Again, even an assertion of the need for some aspect of gay equality is not automatically something to be given a free run. Whether or not you accept them, there are respectable arguments held by large numbers of Catholics on the morality of sexual behaviour outside marriage. Again, these are views which can be asserted in the course of an open-minded discussion, and which cannot properly be excluded from being aired, merely by uttering the word “homophobia” or something similar as a kind of talisman to get rid of views you don’t like.
Yet despite this Ofcom is apparently being encouraged, with every evidence of enthusiasm on its part, to exclude particular opinions from the airwaves on the basis that they are offensive or inappropriate. This looks far removed from an aim to promote open argument or neutrality.
Indeed, Ofcom inadvertently lent a good deal of credence to this conclusion with its assurance to the Committee that it was enthusiastically engaging with experts and advisers from Stonewall.
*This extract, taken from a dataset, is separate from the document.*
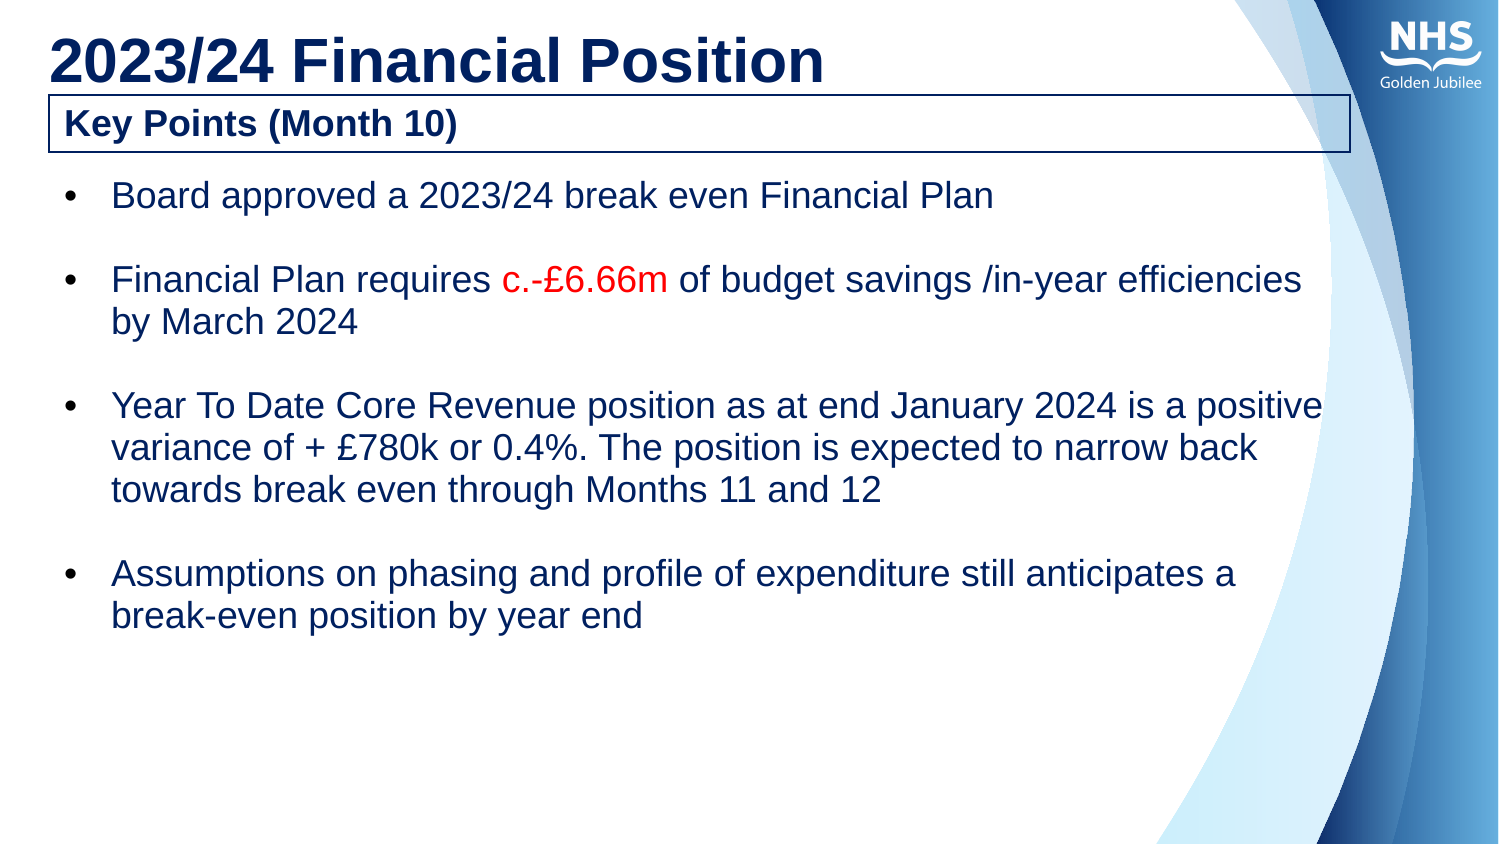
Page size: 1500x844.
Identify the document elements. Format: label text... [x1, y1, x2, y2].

Now, Stonewall is no doubt a very worthy institution; but it is very much a pressure group which a definite stance on what views are and are not acceptable. That its advice should be followed by an institution whose job it is to hold the ring of impartiality between different strongly held views does not engender great confidence.
In short, Ofcom and the DCMS seem quietly united in promoting a view of broadcasting that, far from promoting a diverse and argumentative airwave culture, is curiously dirigiste. The BBC and other broadcasters are being gently pushed by the state into drearily uniform outlook; one that concentrates on representational identity politics rather than producing content that viewers might actually want and appreciate. Its social message appears to promote a consistent liberal, egalitarian and cosmopolitan worldview, with the audience carefully protected from any ideas which might seriously contradict it.
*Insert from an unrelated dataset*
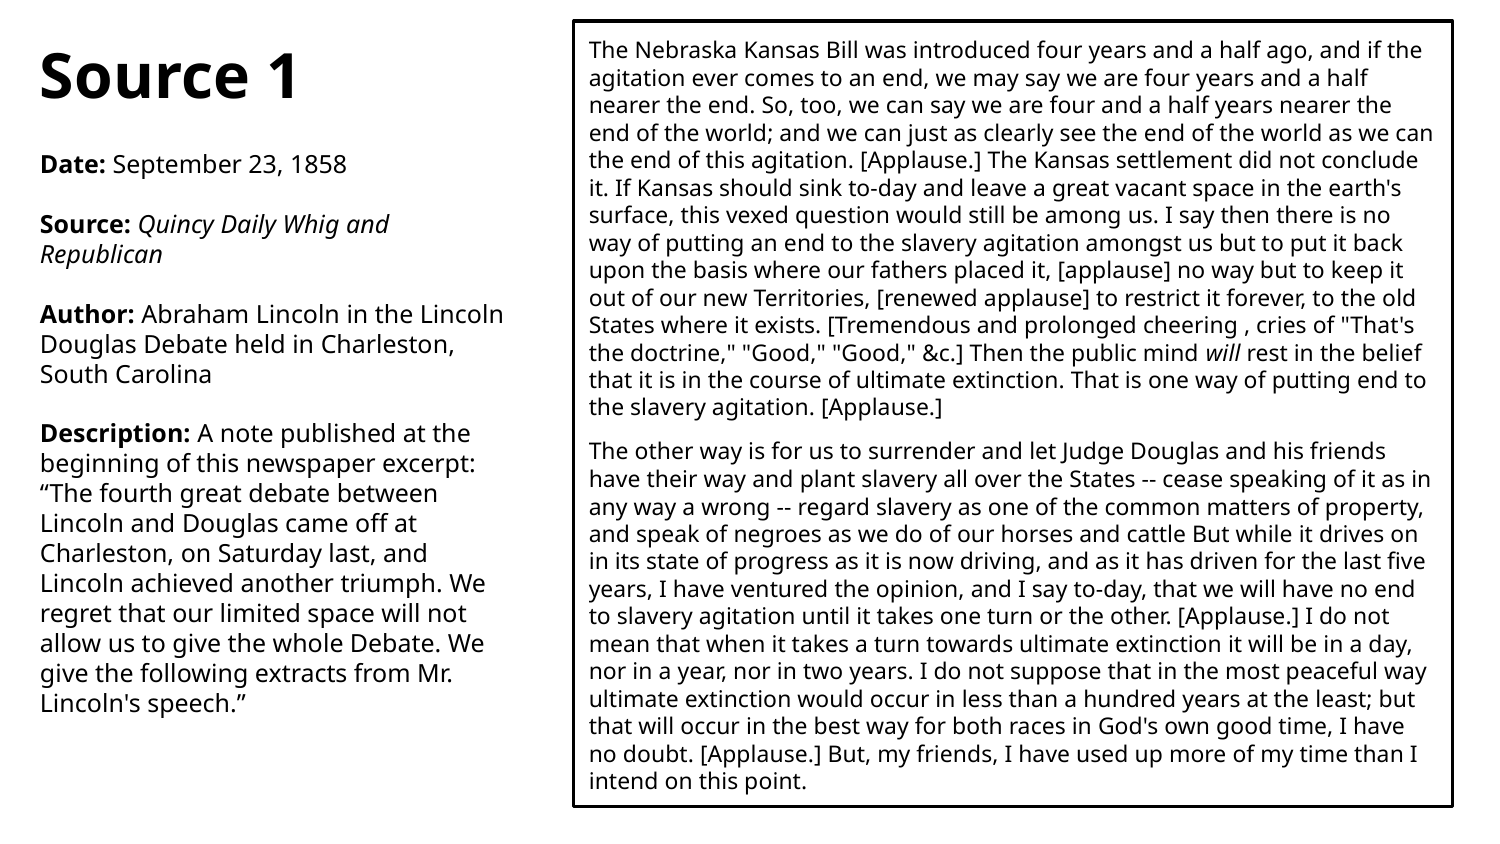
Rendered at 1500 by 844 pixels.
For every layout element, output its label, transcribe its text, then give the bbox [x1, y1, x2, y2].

text_box Source 1 Date: September 23, 1858 Source: Quincy Daily Whig and Republican Author: Abraham Lincoln in the Lincoln Douglas Debate held in Charleston, South Carolina Description: A note published at the beginning of this newspaper excerpt: “The fourth great debate between Lincoln and Douglas came off at Charleston, on Saturday last, and Lincoln achieved another triumph. We regret that our limited space will not allow us to give the whole Debate. We give the following extracts from Mr. Lincoln's speech.” [24, 21, 534, 749]
text_box The Nebraska Kansas Bill was introduced four years and a half ago, and if the agitation ever comes to an end, we may say we are four years and a half nearer the end. So, too, we can say we are four and a half years nearer the end of the world; and we can just as clearly see the end of the world as we can the end of this agitation. [Applause.] The Kansas settlement did not conclude it. If Kansas should sink to-day and leave a great vacant space in the earth's surface, this vexed question would still be among us. I say then there is no way of putting an end to the slavery agitation amongst us but to put it back upon the basis where our fathers placed it, [applause] no way but to keep it out of our new Territories, [renewed applause] to restrict it forever, to the old States where it exists. [Tremendous and prolonged cheering , cries of "That's the doctrine," "Good," "Good," &c.] Then the public mind will rest in the belief that it is in the course of ultimate extinction. That is one way of putting end to the slavery agitation. [Applause.] The other way is for us to surrender and let Judge Douglas and his friends have their way and plant slavery all over the States -- cease speaking of it as in any way a wrong -- regard slavery as one of the common matters of property, and speak of negroes as we do of our horses and cattle But while it drives on in its state of progress as it is now driving, and as it has driven for the last five years, I have ventured the opinion, and I say to-day, that we will have no end to slavery agitation until it takes one turn or the other. [Applause.] I do not mean that when it takes a turn towards ultimate extinction it will be in a day, nor in a year, nor in two years. I do not suppose that in the most peaceful way ultimate extinction would occur in less than a hundred years at the least; but that will occur in the best way for both races in God's own good time, I have no doubt. [Applause.] But, my friends, I have used up more of my time than I intend on this point. [573, 21, 1453, 807]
Why is all this happening? Oddly enough the reason may be a lack of diversity, though in a slightly different sense from how Ofcom likes to use the word. Interestingly, all the players in the described exchange come from a pretty homogeneous metropolitan background. The chairman of the Committee, Julian Knight, also impressed on Dame Melanie his view that there was a need to keep inappropriate views off air. Now he was no radical, but a middle-to-left Tory: but his sharing of the consensus becomes less surprising when one discovers that he too has done time at the BBC. Dame Melanie came up through an impeccable new Civil Service cursus honorum, including spells as (perhaps inevitably) ‘gender champion’ and ‘diversity champion’. In other words, all come from much the same background as the media they are supposed to control.
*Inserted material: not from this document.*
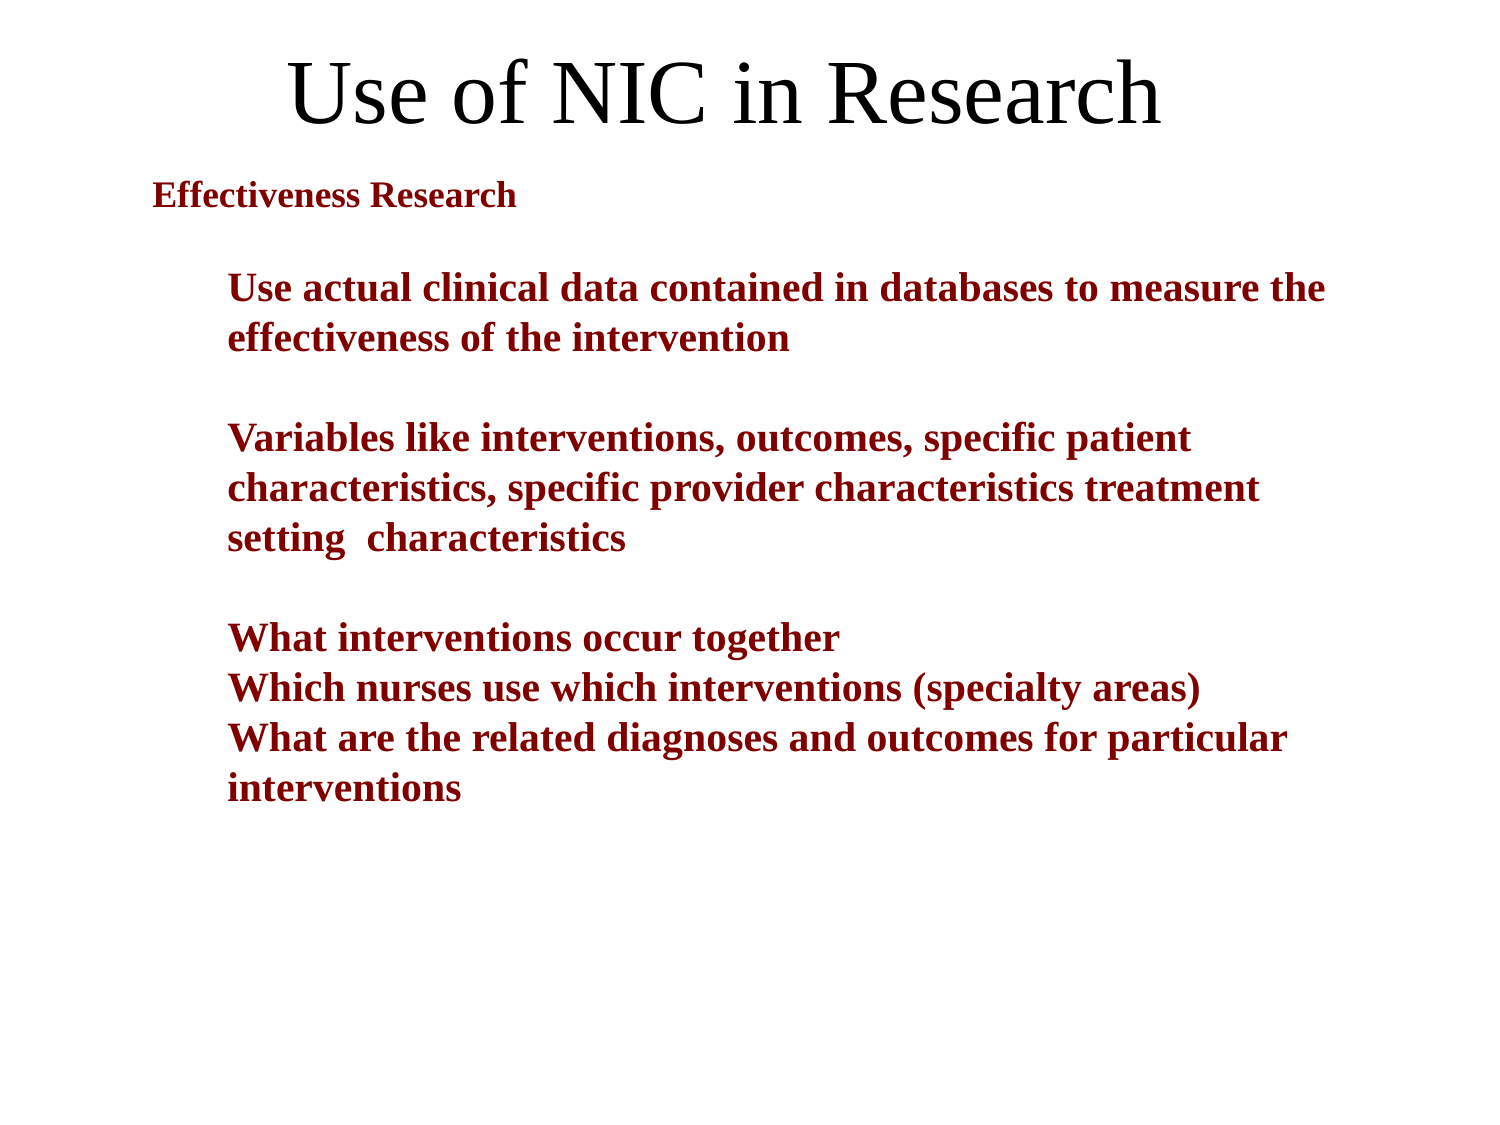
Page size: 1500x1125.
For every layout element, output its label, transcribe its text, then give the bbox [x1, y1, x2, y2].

If we want serious commitment to a different view of broadcasting, one that values spontaneity, originality and free speech, there is much to be said for reducing the control over it exercised by a narrow metropolitan elite. The first stage, as I have argued before in The Critic, might be to deprive Ofcom of its oversight over what is broadcast. That might at least start the process of allowing broadcasters to give us, their viewers, the kind of programmes we would choose to watch rather than those some well-meaning regulator thinks will be good for us.